Consegna 1:
Ricopia tali e quali le righe delle voci dalla riga che contiene "Learn how to add an audience to your campaign" fino alla fine delle voci, entrambi gli estremi compresi. Non riportare le immagini nella risposta.

Brano scelto:

* * * *

Era stato anche in Italia, più volte, per soggiorni di studio e i panorami del Bel Paese avevano ispirato i suoi paesaggi (attualmente i quadri di Stegmann raggiungono quotazioni di svariate migliaia di euro). Prese la decisione di collaborare con colleghe e colleghi e a partire dal 1947 si impegnò nella creazione di una rete europea di artisti con disabilità, un lavoro che culminò nel marzo del 1957, quando si tenne la prima Assemblea Generale della VDMFK. Ne facevano parte diciassette pittori europei, il loro obiettivo era raggiungere l’indipendenza attraverso la vendita dei diritti d’autore delle opere. Suonano ancora attuali le sue parole pronunciate in quei giorni: «Il mondo in cui viviamo è spesso ostile con i disabili. Un’Associazione offre la grande opportunità di facilitare il superamento delle difficoltà, sia nel campo dell’arte che della vita in generale. È semplicemente triste e assurdo che ad artisti con gravi disabilità fisiche, anche se nel lavoro hanno raggiunto livelli alti, non sia permesso divulgare le loro opere perché non sono state create in modo “normale”, ma con la bocca o con il piede per sostituire le mani. Per noi il lavoro, la creazione artistica, è la chiave per la libertà».

* * * *

Voci fornite:
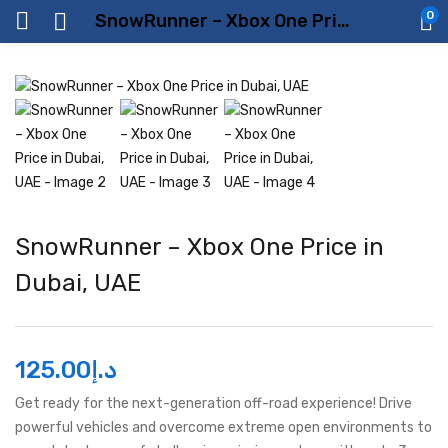
0
SnowRunner – Xbox One Price in Dubai, UAE
SnowRunner – Xbox One Price in
Dubai, UAE
125.00
د.إ
Get ready for the next-generation off-road experience! Drive
powerful vehicles and overcome extreme open environments to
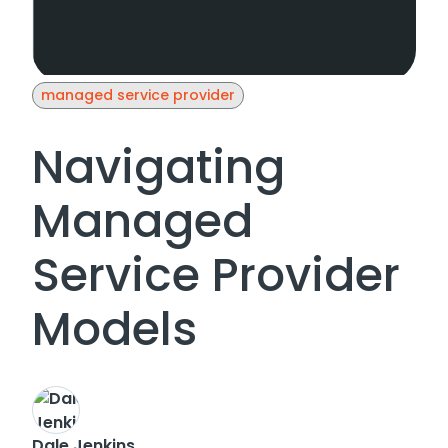
managed service provider
Navigating
Managed
Service Provider
Models
Dale Jenkins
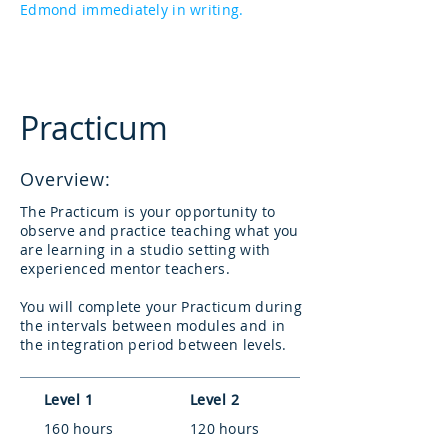
Edmond immediately in writing.
Practicum
Overview:
The Practicum is your opportunity to
observe and practice teaching what you
are learning in a studio setting with
experienced mentor teachers.
You will complete your Practicum during
the intervals between modules and in
the integration period between levels.
Level 1
Level 2
160 hours
120 hours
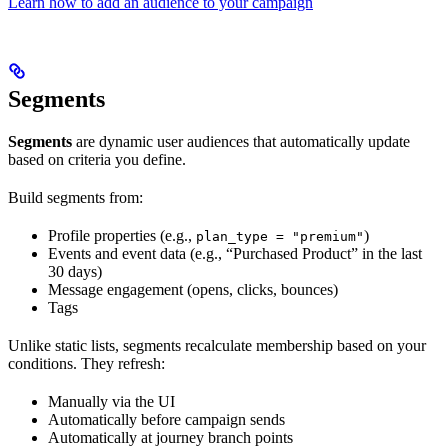
Learn how to add an audience to your campaign
Segments
Segments
are dynamic user audiences that automatically update
based on criteria you define.
Build segments from:
Profile properties (e.g.,
)
plan_type = "premium"
Events and event data (e.g., “Purchased Product” in the last
30 days)
Message engagement (opens, clicks, bounces)
Tags
Unlike static lists, segments recalculate membership based on your
conditions. They refresh:
Manually via the UI
Automatically before campaign sends
Automatically at journey branch points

* * * *

Consegna 2:
Stabilisci se ciascuna affermazione concorda con il brano scelto. Rispondi sì o no e cita le parole del brano che lo decidono.
(a) La prima Assemblea Generale della VDMFK si tenne nel marzo del 1957.
(b) Dell'associazione facevano parte venti pittori europei.
(c) Stegmann non aveva mai soggiornato in Italia.

Soluzione 1:
Learn how to add an audience to your campaign
Segments
Segments
are dynamic user audiences that automatically update
based on criteria you define.
Build segments from:
Profile properties (e.g.,
)
plan_type = "premium"
Events and event data (e.g., “Purchased Product” in the last
30 days)
Message engagement (opens, clicks, bounces)
Tags
Unlike static lists, segments recalculate membership based on your
conditions. They refresh:
Manually via the UI
Automatically before campaign sends
Automatically at journey branch points

Soluzione 2:
(a) Sì: «un lavoro che culminò nel marzo del 1957, quando si tenne la prima Assemblea Generale della VDMFK».
(b) No: «Ne facevano parte diciassette pittori europei».
(c) No: «Era stato anche in Italia, più volte, per soggiorni di studio».